Letrizm kokusu var sözlerimde.Tevriyeli düşlerime alınmış gelecek gülüsün.
-Du’dağının
yeşilliğini tümlüyor yeşil
gözlerin.Benimse düşlerim,düşüncelerim,
algılarım yemyeşil.Tümleniyor bir
öpücük tınısına.Bir kerenin
ömründe sayısızlığımız eşitleniyor.
-Aşk, binlerden
bir’e indirgemenin sayısal zaferindeyiz.Aşk, bir kereye bir olmak değil midir?
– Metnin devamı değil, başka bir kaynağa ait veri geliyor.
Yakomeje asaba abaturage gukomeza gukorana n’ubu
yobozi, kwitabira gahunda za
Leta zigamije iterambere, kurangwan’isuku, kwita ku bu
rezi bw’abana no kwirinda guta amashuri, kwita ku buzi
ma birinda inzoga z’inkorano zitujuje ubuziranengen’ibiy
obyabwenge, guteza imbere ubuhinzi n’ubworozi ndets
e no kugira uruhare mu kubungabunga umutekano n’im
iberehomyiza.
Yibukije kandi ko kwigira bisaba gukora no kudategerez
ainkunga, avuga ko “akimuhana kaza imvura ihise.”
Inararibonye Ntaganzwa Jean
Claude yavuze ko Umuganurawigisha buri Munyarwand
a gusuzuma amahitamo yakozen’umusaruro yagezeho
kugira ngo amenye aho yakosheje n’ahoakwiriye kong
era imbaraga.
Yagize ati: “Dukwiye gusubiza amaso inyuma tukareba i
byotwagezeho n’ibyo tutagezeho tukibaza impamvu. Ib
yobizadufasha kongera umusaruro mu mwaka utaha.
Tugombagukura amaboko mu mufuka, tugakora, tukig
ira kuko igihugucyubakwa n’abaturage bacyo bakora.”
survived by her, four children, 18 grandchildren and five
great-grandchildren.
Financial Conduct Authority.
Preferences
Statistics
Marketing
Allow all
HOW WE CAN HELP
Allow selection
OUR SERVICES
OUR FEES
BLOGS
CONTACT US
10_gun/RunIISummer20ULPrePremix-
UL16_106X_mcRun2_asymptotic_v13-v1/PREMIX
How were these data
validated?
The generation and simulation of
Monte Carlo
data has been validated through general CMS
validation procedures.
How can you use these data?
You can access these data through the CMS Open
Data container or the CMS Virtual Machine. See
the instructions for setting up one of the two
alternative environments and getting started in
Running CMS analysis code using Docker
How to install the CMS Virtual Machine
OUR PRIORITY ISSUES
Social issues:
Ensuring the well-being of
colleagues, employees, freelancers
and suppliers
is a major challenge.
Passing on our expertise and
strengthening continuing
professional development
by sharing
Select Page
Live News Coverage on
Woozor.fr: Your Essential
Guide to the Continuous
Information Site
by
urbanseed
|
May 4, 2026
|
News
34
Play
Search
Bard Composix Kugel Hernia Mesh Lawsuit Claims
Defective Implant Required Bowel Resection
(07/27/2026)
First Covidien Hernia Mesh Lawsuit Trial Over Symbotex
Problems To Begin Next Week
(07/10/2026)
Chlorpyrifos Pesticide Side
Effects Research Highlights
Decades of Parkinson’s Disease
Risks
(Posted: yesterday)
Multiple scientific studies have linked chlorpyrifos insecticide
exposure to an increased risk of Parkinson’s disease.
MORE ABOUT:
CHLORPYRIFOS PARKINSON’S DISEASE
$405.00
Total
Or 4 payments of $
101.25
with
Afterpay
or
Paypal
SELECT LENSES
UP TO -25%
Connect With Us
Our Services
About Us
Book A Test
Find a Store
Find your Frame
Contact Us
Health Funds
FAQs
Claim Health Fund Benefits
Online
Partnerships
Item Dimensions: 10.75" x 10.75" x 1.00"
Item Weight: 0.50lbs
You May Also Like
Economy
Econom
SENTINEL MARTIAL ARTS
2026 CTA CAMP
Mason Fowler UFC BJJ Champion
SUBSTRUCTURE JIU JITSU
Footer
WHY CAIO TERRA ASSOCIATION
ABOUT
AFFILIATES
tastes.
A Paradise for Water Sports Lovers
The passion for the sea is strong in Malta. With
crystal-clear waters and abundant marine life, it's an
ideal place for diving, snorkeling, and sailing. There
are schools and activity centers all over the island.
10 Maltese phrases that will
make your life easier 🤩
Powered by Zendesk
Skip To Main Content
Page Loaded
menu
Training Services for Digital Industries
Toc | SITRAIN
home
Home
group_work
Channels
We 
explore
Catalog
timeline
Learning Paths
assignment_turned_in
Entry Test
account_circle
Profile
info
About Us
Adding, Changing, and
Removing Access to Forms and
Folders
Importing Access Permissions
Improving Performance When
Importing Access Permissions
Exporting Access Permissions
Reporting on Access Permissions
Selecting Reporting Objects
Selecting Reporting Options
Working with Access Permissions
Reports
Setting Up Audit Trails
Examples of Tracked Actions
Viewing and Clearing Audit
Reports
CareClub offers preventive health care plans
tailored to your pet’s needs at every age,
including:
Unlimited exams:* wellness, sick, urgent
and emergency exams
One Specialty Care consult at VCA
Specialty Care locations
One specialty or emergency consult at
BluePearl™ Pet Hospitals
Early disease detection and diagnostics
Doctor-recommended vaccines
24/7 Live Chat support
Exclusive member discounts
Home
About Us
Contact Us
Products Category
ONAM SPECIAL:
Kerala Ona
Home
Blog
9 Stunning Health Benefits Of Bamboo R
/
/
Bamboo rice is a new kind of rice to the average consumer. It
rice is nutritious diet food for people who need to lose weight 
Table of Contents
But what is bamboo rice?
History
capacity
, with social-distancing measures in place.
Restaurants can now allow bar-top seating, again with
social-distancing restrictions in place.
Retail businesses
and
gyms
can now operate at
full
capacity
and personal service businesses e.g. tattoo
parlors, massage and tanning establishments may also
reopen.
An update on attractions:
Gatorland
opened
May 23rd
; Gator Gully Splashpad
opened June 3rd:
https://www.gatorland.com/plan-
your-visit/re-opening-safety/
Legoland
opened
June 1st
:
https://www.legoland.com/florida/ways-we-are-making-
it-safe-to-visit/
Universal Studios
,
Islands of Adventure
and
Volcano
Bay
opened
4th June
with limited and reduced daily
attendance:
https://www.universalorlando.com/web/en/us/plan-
Bütünlerden, bütün
sayılardan, güzellerden, arınıp senle
bir olmaktı.Bu yüzden
Du’dağına
tırmandım.Zirvesinde bir kere
öptüm, bir ömrü öper gibi.Annesini
özleyip kapıda onun gelişini
hisseden ve yeni yürüyen bir çocuk
gibi düşe kalka koşarak Du’dağına
gelen yaralı bir aslan gibiyim.
-Sıradağlar
gibi sar beni.
Yemyeşil gözlerinden sözlerimin ormanlarını yakacak
sözler söyle.Bırak, ben
yanayım.Benim yanışımdan manalar, şiirler,
sözler kül olup okuyuculara gül olur.
-Düşlerin de saçların gibi uzun. Uzaklarıma
kadar değiyor.Beni bamb’aşka
düşüncelere götürüyorlar.Kaçak
umutlardan kurtar beni.Esintilerin
esirgeme Du’dağında. Seni sevmeye yemin etmiş, yeminli mütercim gibiyim. Tarifi zor
sözleri tercümesindeyim.
-Anlatılmaz, çevrilmez demlerin sözleri dolaşıyor tilki düşlerimde.
Du’dağında
istiyorum seni demek.Zevk tüccarlığı
yapıp arada du’dağlarına
gelenlerden değil.Benim gelişim ömrüne
muhkem.Benim esişim eş’değerliğine özdeş.Benim
kalışım, sevdamıza künye. Soy’adlarımızı. Nasılsa
aynı evin tavanına
bakacak yarınlar bizim için.
-Soy’adımı
al ömrünün k’oynuna.Ben kadar
benlik yansın .
-Damlalar
senli ünlemler
kokuyor.Sensizliğin
damlaları yağıyor Du’dağımda.
Islasıl bir vakiyim. Kurgulanmış
yarınların yar bağrındayım. Dedim
ya içimdekilerin ağırlığı ben’den
ağır.
Bu’sene geldim
.
Harflerimin çığlığı
değiyor yalnız sana yazdığım
alfabemde .Heceleniyor,
geceleniyor Du’dağında ömür boyu sürecek şarkımız.
-Artık
gelme vakti, artık soy’adımı ,kapat
ömrünle .Artık, bu’sene sıcak
v’akitler devriyiz bilesin cançiçeğim.